5年の生存率は82.3%、前立腺癌のみに関しての生存率は100%であり、フォロー期間中に転移を認めたものはなかった、とのことである。

・西日本泌尿器科という学会誌にも、香川医大教授の筧善行先生の論文が載っている。

「PSA検診時代の前立腺癌:治療選択枝としてのactive monitoring(西日泌尿.65:491-495,2003)」というものだ。

 例の天皇陛下の前立腺全摘から、検診にPSAが次々に取り入れられ、当院でも、T1C(触知不能の癌)の発見率は上昇している。
 T1Cは悪性ポテンシャルの幅が広いといわれているが、最近では限局性癌を無治療で経過観察し、活動性が増したときに治療開始するというレジメも増加しているようだ。
 言葉としてwatchful waitingというものとactive monitoringというのがあるようだが、いずれにしても要注意でフォローしてしかるべき時からしかるべき治療を開始するという積極的なニュアンスだそうだ。

 北欧での研究では、限局性前立腺癌では、非担癌患者と変わらない生存曲線が得られたというデータだそうだ。

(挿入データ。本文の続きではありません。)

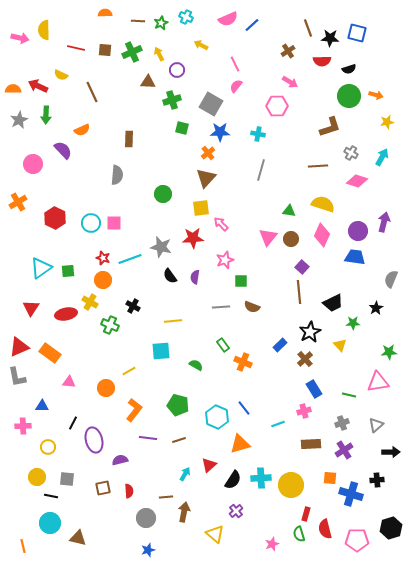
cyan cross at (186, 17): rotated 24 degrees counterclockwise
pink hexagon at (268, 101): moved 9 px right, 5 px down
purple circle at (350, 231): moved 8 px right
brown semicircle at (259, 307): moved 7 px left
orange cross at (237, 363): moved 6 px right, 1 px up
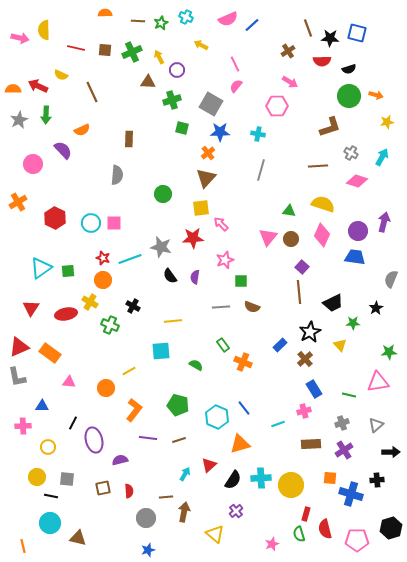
yellow arrow at (159, 54): moved 3 px down
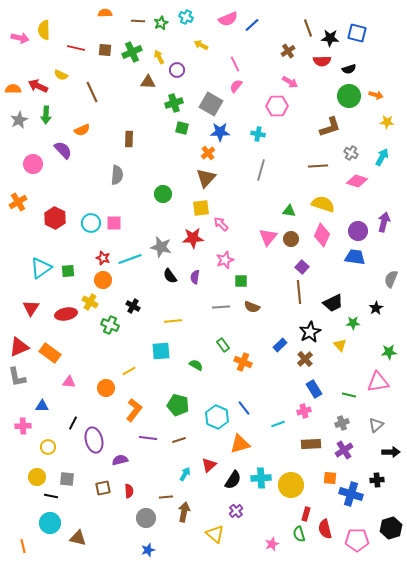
green cross at (172, 100): moved 2 px right, 3 px down
yellow star at (387, 122): rotated 16 degrees clockwise
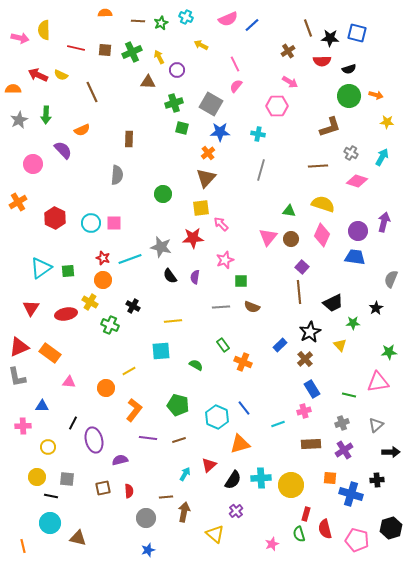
red arrow at (38, 86): moved 11 px up
blue rectangle at (314, 389): moved 2 px left
pink pentagon at (357, 540): rotated 15 degrees clockwise
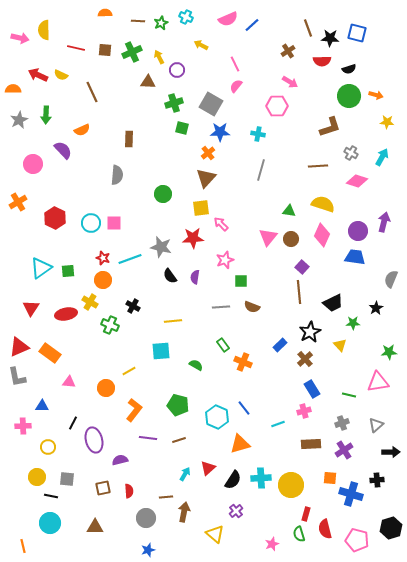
red triangle at (209, 465): moved 1 px left, 3 px down
brown triangle at (78, 538): moved 17 px right, 11 px up; rotated 12 degrees counterclockwise
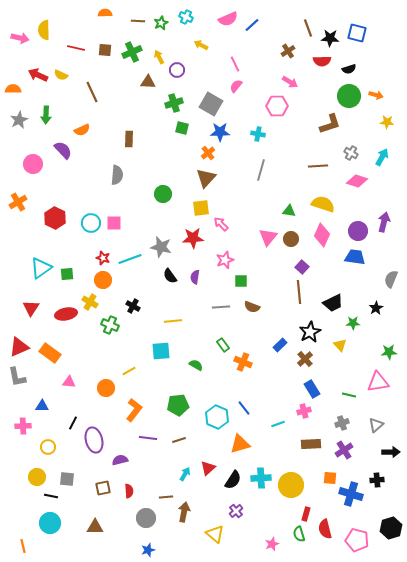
brown L-shape at (330, 127): moved 3 px up
green square at (68, 271): moved 1 px left, 3 px down
green pentagon at (178, 405): rotated 20 degrees counterclockwise
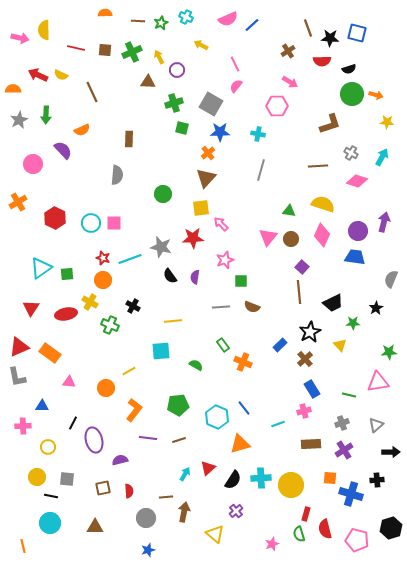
green circle at (349, 96): moved 3 px right, 2 px up
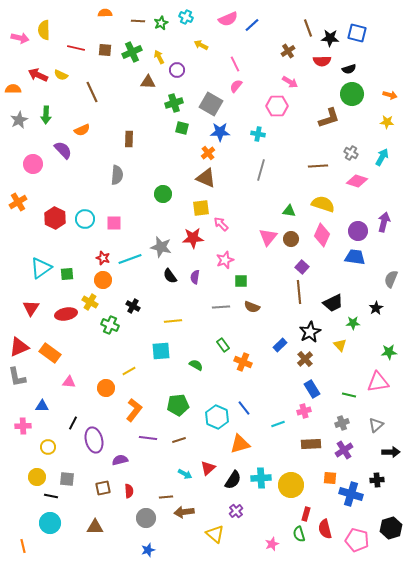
orange arrow at (376, 95): moved 14 px right
brown L-shape at (330, 124): moved 1 px left, 6 px up
brown triangle at (206, 178): rotated 50 degrees counterclockwise
cyan circle at (91, 223): moved 6 px left, 4 px up
cyan arrow at (185, 474): rotated 88 degrees clockwise
brown arrow at (184, 512): rotated 108 degrees counterclockwise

もっともこれはPSAの普及される前のデータなので多少のバイアスがかかっている。

 また、スウェーデンとアメリカで早期限局癌に対しての待機療法と全摘術の比較検討の中間報告がなされたが、それでは、生存率に差はないものの、疾患特異的死亡率および転移出現率では5-6年目からは手術群の方が有意に低かったとのことである。
 これもランダム試験なのだが。

 前立腺全摘に関しては、天皇陛下のPSA値がわずかであるが感度内に入ってきたとか、ちょっとした話題だったり、先日腹腔鏡下前立腺全摘術で未熟な術者が延々と手術を続けてそのあげくの死亡例があったりとか、世の泌尿器科医は物議を醸し評価は地に落ちているのかもしれないとかも話題である。

 それはさておき、手術による副作用としての排尿障害とか勃起不全・放射線治療による直腸障害などが、待機療法では避けられるというメリットがあるが、患者サイド(特に日本人とかは)からすれば何も治療をしないで様子を見ましょうというのはやはりヒヤヒヤものである、という精神的デメリットがあるのだろう。
 それで待機療法に関しては???の部分も多いのだと個人的には思う。
 日本の医療は薬出してなんぼって図式でずっと来たし、そうしないと儲からない仕組みができてるしね。

 著者らは厚生労働省がん研究助成金で、50-80歳T1C癌患者・PSA20以下・生検で1/6陽性・グリソンスコア6以下の症例に対して、無治療経過観察をおこなうというプロトコールを2000年から開始しており、PSA倍加時間で待機治療の継続か中止勧告(次の治療に変更するかそのままにするか)を行うこととし、経過を報告している。
 2002.12までに48例中39例が待機療法を継続中で、癌死は0とのデータである。

 こういった事柄に対して、もっとデータが集まるといいなと思う。